The internet didn’t just let me play games and get online. Learning HTML (2002) was my first real taste of anything remotely related to how code could be turned into screen creations. It was my first opportunity to bend a computer to my whim. Here was when I realized I loved using a computer to make things. This was when I got my first inkling of the desire to make games.

I got online in the sixth grade (1998) when my father invited my brother and I to create screen names on America Online. AOL had been available for Microsoft Windows 3.x since 1993. We had had computers and a cable internet connection in my house for as long as I can remember but looking back on it, my earliest memories of using a computer come from Windows 3.1 to play games like Tetris (originally released in 1985).

Oh, Windows 3.1. This was the first operating system I ever remember using.

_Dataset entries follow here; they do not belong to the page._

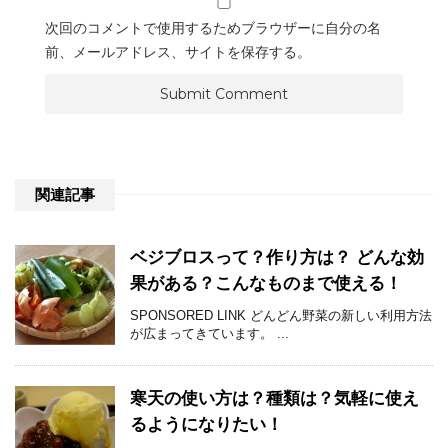
次回のコメントで使用するためブラウザーに自分の名
前、メールアドレス、サイトを保存する。
関連記事
ベジブロスって？作り方は？ どんな効
果がある？こんなものまで使える！
SPONSORED LINK どんどん野菜の新しい利用方法
が広まってきています。 ...
寒天の使い方は？種類は？気軽に使え
るようになりたい！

Created by Microsoft in 1992, its earliest predecessor was Windows 1.01 in 1985. After that I recall using Windows 95 (1995), Windows 98 (1998) and my very first personal computer (personal in that it was my very own) ran on Windows Me (2000). By this time I had gotten used to seeing computers in school but I was one of the earliest of my friends to get used to them at home. In the fifth grade (1997), while everyone else was doing presentations on poster board, I handed in a PowerPoint presentation.

In any case, my first computer was a pretty big milestone. It was a Compaq and had a meager 7 GB hard drive that I constantly had to delete things from because it was around that time that I got on Napster. Napster was released in 1999 and allowed me to download music and fill up my tiny hard drive. However it was short lived. Still, like many my age, I had already become used to the idea of finding whatever I needed on the internet rather than in stores.

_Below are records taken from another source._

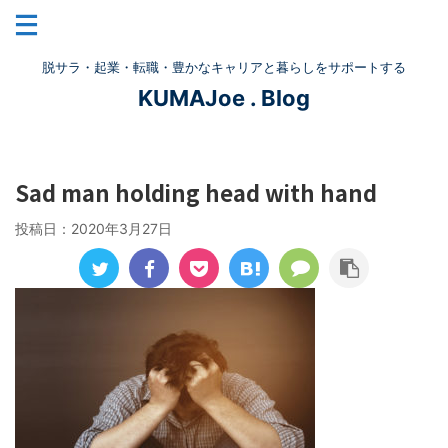
脱サラ・起業・転職・豊かなキャリアと暮らしをサポートする
KUMAJoe . Blog
Sad man holding head with hand
投稿日：
2020年3月27日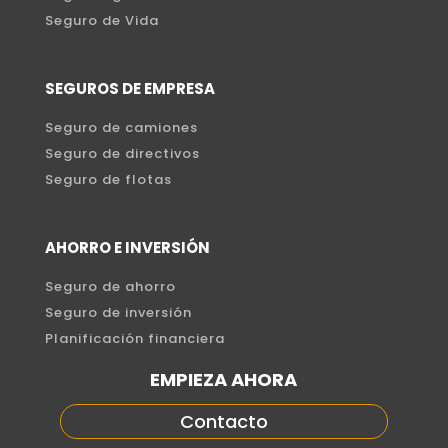
Seguro de Vida
SEGUROS DE EMPRESA
Seguro de camiones
Seguro de directivos
Seguro de flotas
AHORRO E INVERSIÓN
Seguro de ahorro
Seguro de inversión
Planificación financiera
EMPIEZA AHORA
Contacto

Anyway, my first computer (2000) was important for another reason: it let me play games. I had previously played on my mother’s computer or, if he let me, my father’s. However, I was also kicked off whenever they needed to do work. So having my own let me play games like JK2 for hours on end.

I got a new computer in 2003 and this one had a bigger hard drive, could handle better games, and had a bigger hard drive. I was now downloading TV shows, music, and software. This machine ran on Windows XP and it was a home-built machine.

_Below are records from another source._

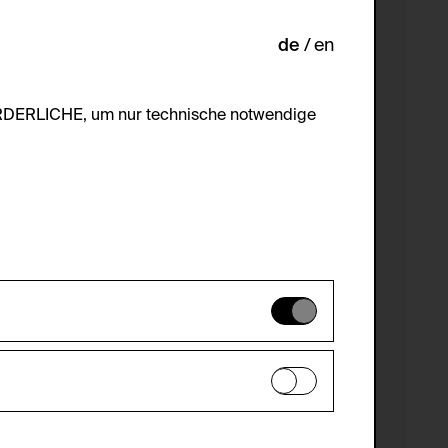
de
en
ORDERLICHE, um nur technische notwendige
es können daher nicht deaktiviert
en zu analysieren, damit die Website
he optionalen Cookies akzeptiert oder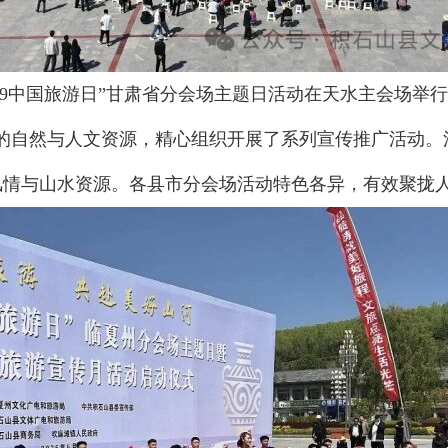
·19中国旅游日”甘肃省分会场主题日活动在天水主会场
的自然与人文资源，精心组织开展了系列宣传推广活动。
风情与山水资源。各县市分会场活动特色各异，有效聚拢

That same year I get an X-Box for Christmas. The Xbox was released in 2001 with the game halo but I wasn’t exposed to it right away. However I played it at my cousin’s house and fell in love. I needed an Xbox. So, two years after it came out, I had one. It was the last console I owned to this day.

So what happened after I took that web design class? Well I played more games and downloaded a little program called Bryce 5 (2001). I learned I had an interest in digital art. Well that sealed the deal. I liked games, and I liked using computers to create things. I dropped my dreams of becoming a stand up comic and, instead of taking AP chemistry or bio, I was the only girl to take AP Computer Science in 2004.

After graduating, I enroll in SUNY Stony Brook with every intension of taking computer science so I could learn game design. However, it wasn’t until 2006 that I took my first game design course and learned about the Torque Game Engine. Torque was released in 2001 by Garage Games (2000) and it was my chance to make games outside of toying with Visual Basic (which I took along side AP CS in ’04).

That same year, I started playing a new MMO, Guild Wars, which was released in 2005. I needed a new PC to play this and obtained my current machine which was capable of running a lot more games. I played Guild Wars until I arrived at RIT in 2008 where I gave into peer pressure and began to play the immensely popular World of Warcraft which had be released back in 2004.

In 2005, the seventh generation of game consoles was started with the release of the Xbox 360. It was followed by the Playstation 3 and the Nintendo Wii. I bought none of these consoles but played on both the Wii and the 360—in fact, playing on the 360 was a must if I wanted to finish the Halo saga.

I graduated from Stony Brook and started at Rochester Institute of Technology in 2008. At RIT, I was given a timeline assignment which I am now finishing up.